# Instructions for the task:
Rename "decimals" to "digits" in the data from its start through the line containing "768.6], [0, 0, 1]] dist [0.001208, -0.000581]", and give those lines back with nothing else changed. Leave out the pictures.

# Collected material:

+===+

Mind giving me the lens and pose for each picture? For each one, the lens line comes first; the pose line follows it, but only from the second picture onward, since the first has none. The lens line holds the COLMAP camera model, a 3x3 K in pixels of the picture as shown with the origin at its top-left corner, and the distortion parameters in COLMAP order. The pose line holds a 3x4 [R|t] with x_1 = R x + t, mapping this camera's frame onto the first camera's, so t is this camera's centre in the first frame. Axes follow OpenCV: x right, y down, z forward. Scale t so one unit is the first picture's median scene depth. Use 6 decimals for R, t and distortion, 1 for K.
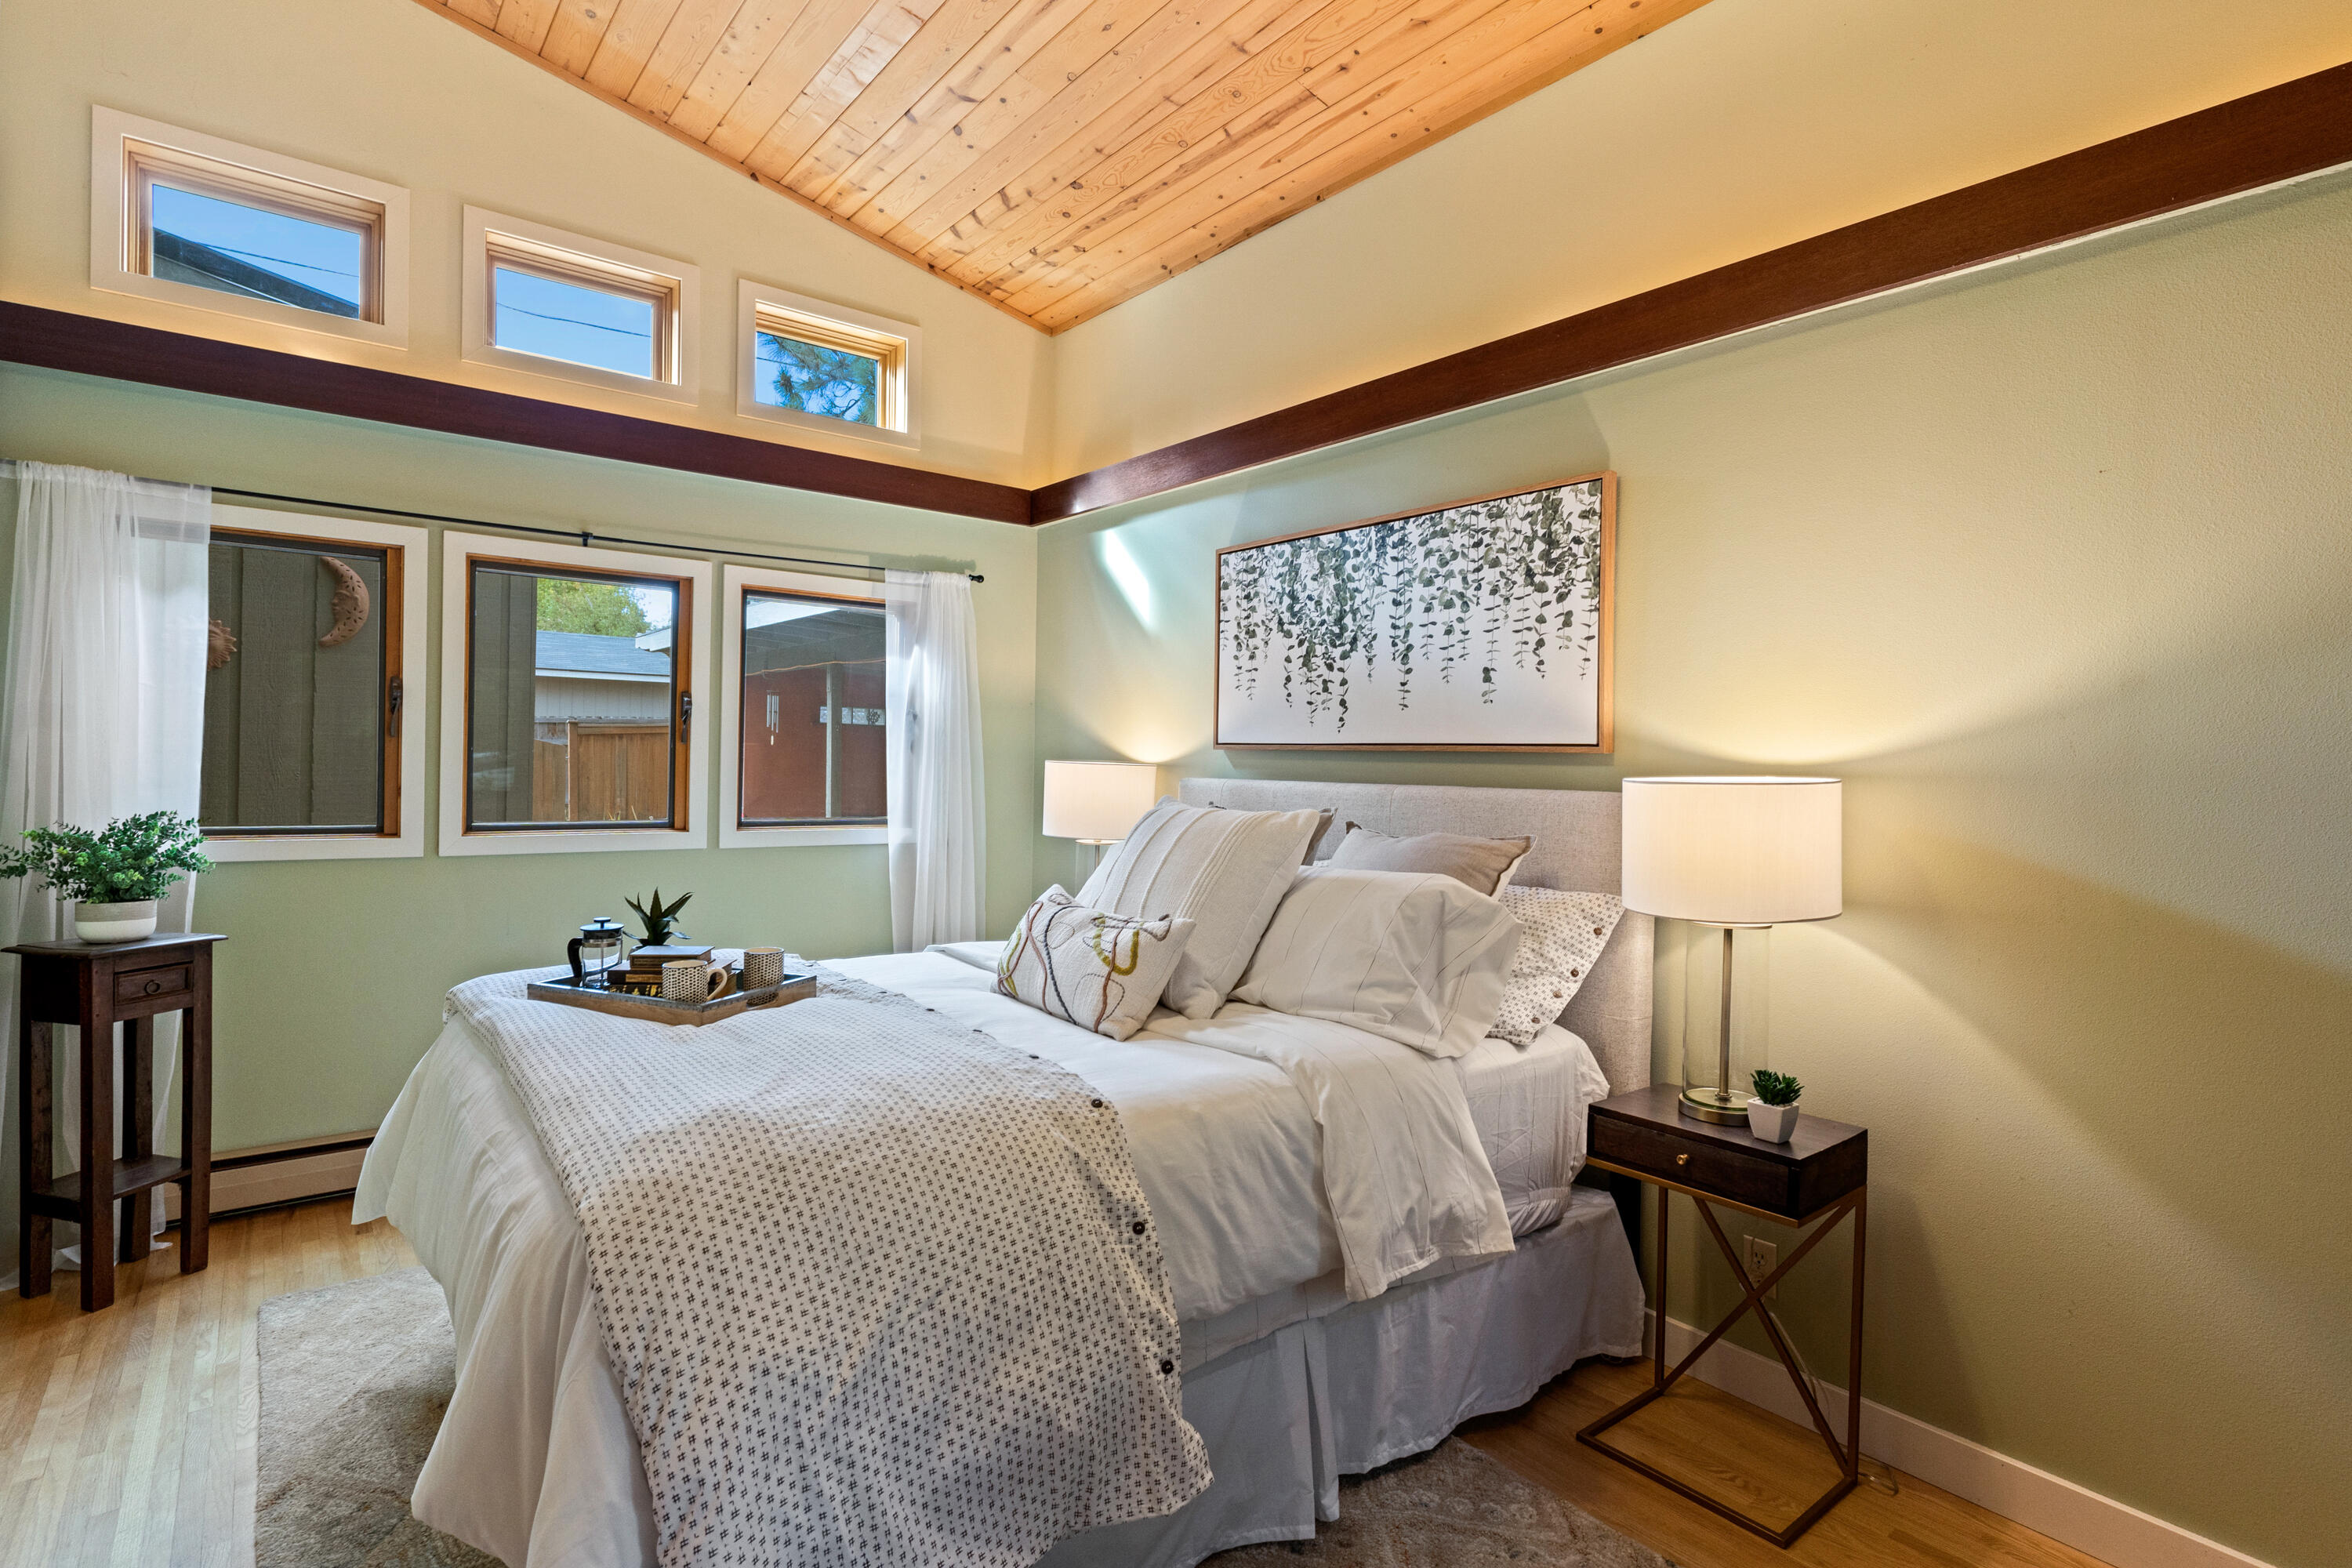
lens RADIAL K [[1126.7, 0, 1175.8], [0, 1126.7, 768.6], [0, 0, 1]] dist [0.001208, -0.000581]
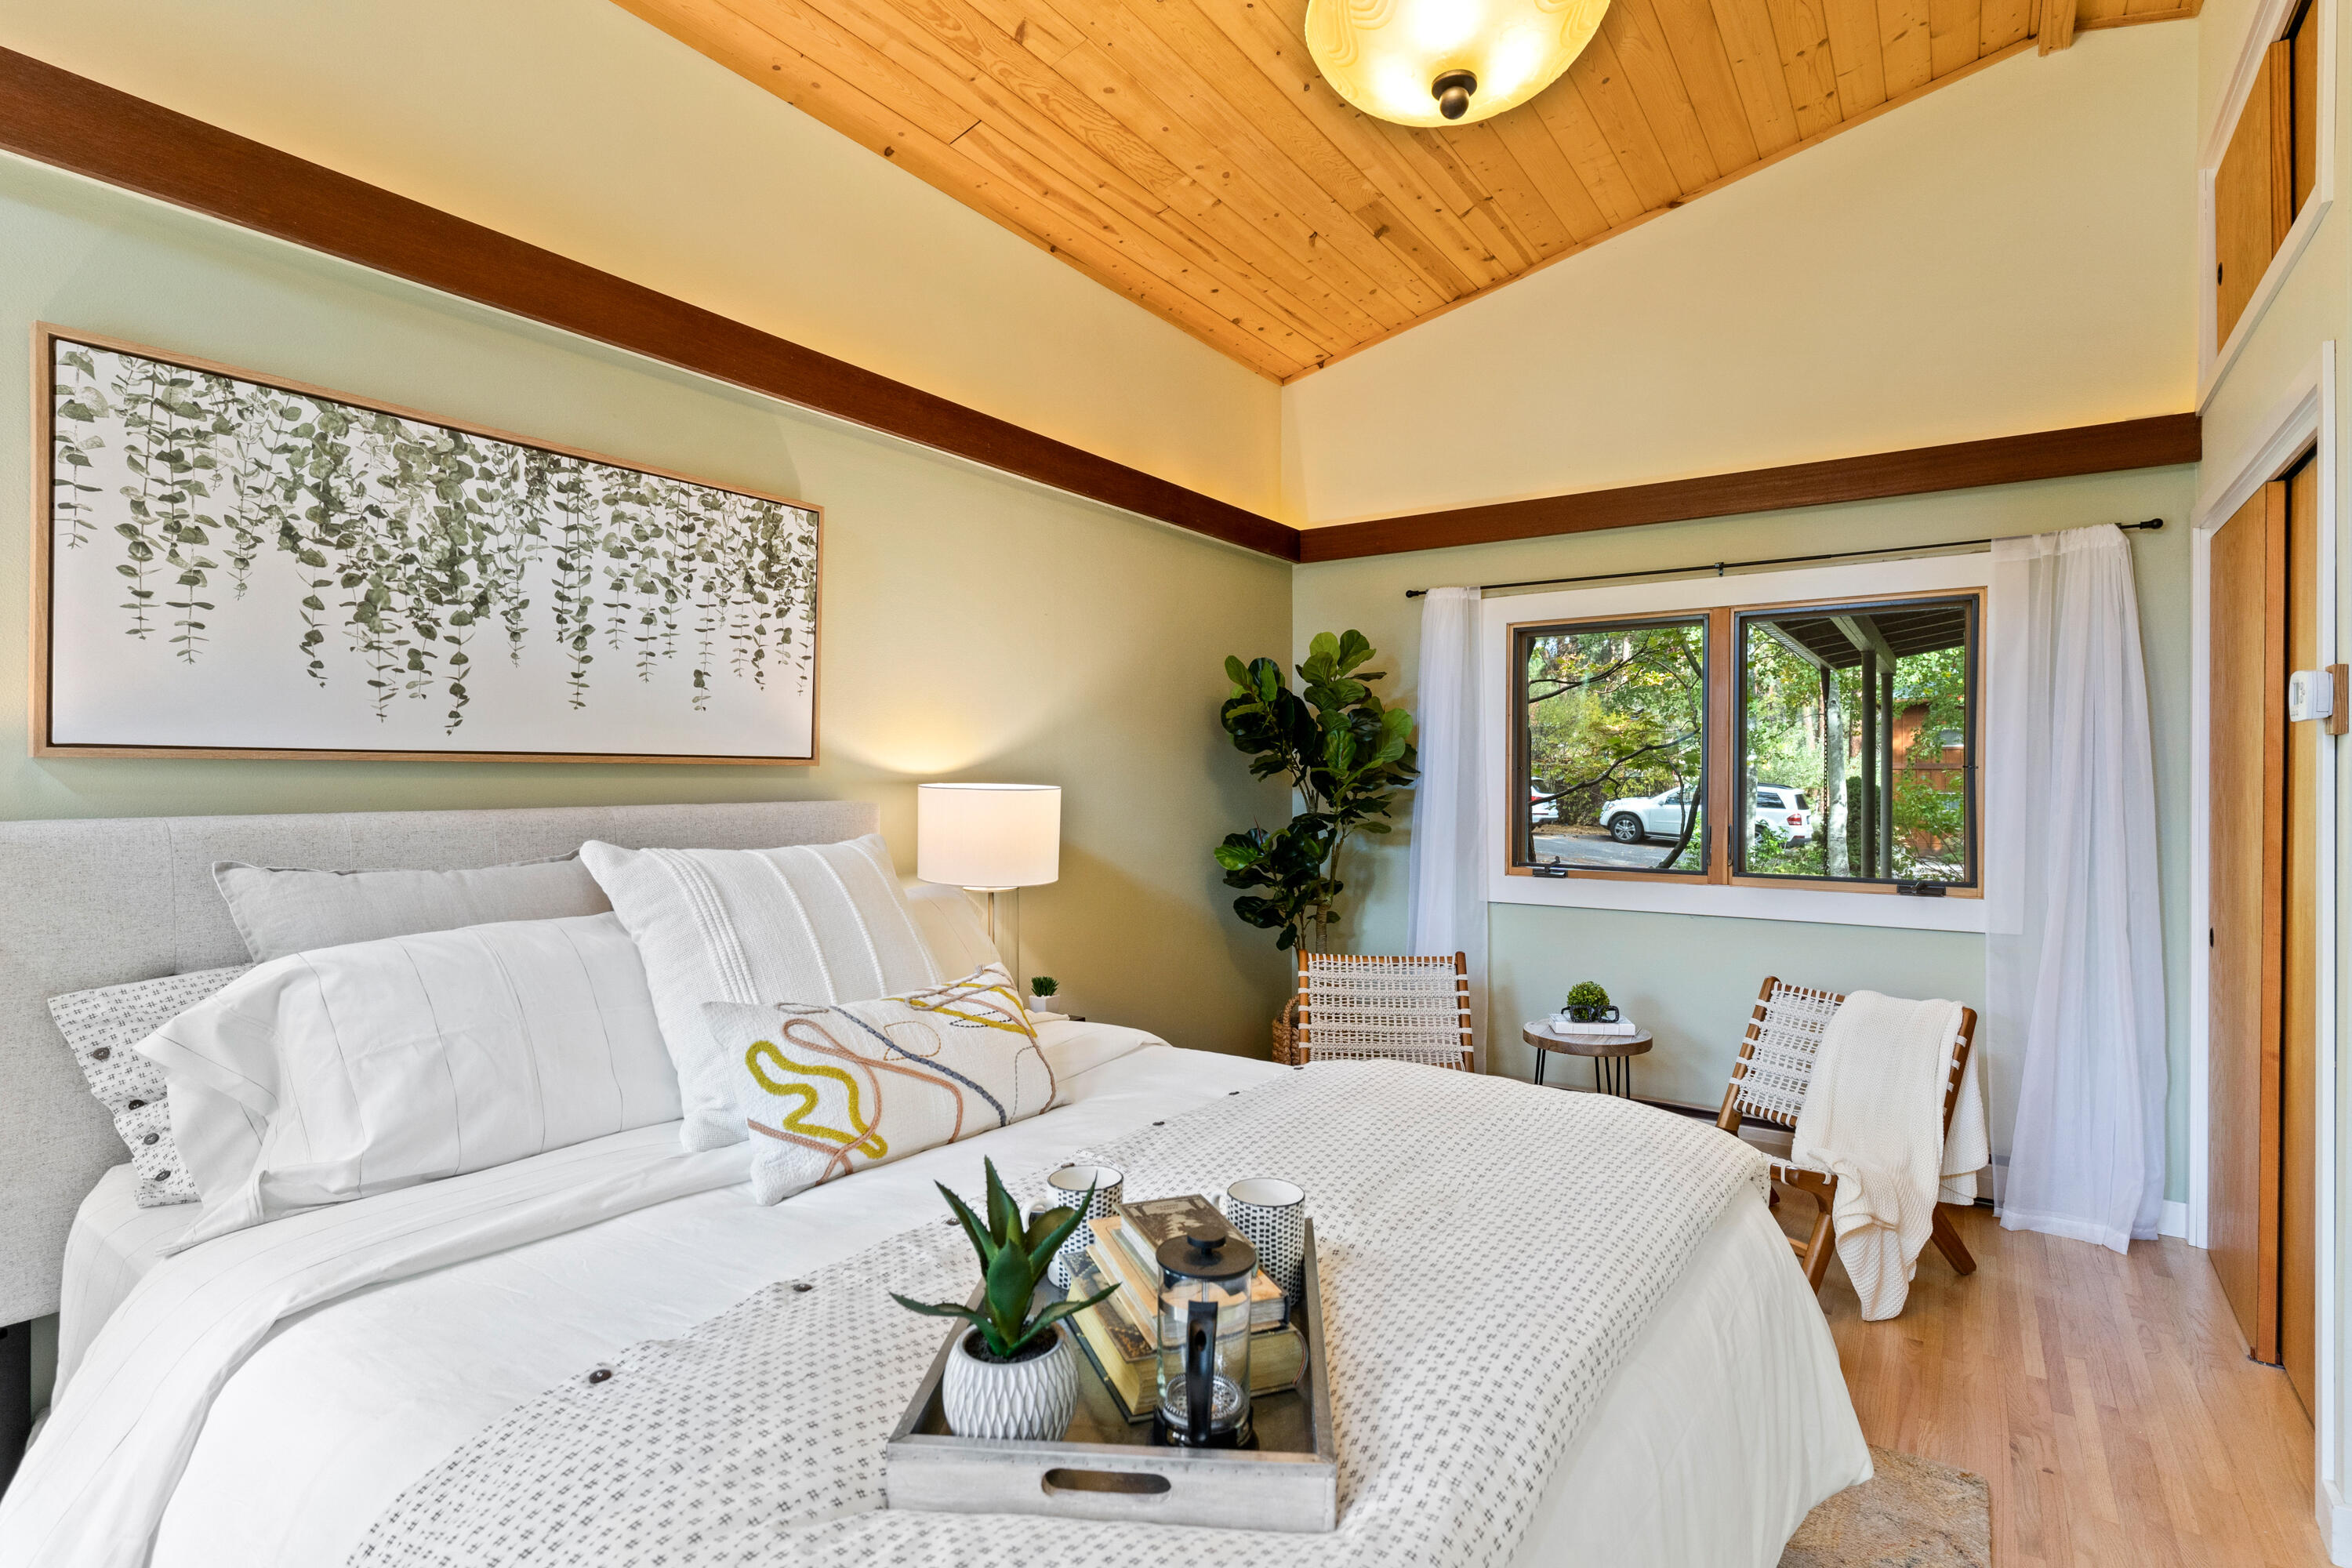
lens RADIAL K [[1126.7, 0, 1176.9], [0, 1126.7, 779.7], [0, 0, 1]] dist [0.001208, -0.000581]
pose [[-0.276782, -0.024608, 0.960617, -0.659543], [-0.001408, 0.999681, 0.025204, -0.024461], [-0.960932, 0.005623, -0.276729, 0.837189]]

+===+

# Solution to this exercise:
Mind giving me the lens and pose for each picture? For each one, the lens line comes first; the pose line follows it, but only from the second picture onward, since the first has none. The lens line holds the COLMAP camera model, a 3x3 K in pixels of the picture as shown with the origin at its top-left corner, and the distortion parameters in COLMAP order. The pose line holds a 3x4 [R|t] with x_1 = R x + t, mapping this camera's frame onto the first camera's, so t is this camera's centre in the first frame. Axes follow OpenCV: x right, y down, z forward. Scale t so one unit is the first picture's median scene depth. Use 6 digits for R, t and distortion, 1 for K.
lens RADIAL K [[1126.7, 0, 1175.8], [0, 1126.7, 768.6], [0, 0, 1]] dist [0.001208, -0.000581]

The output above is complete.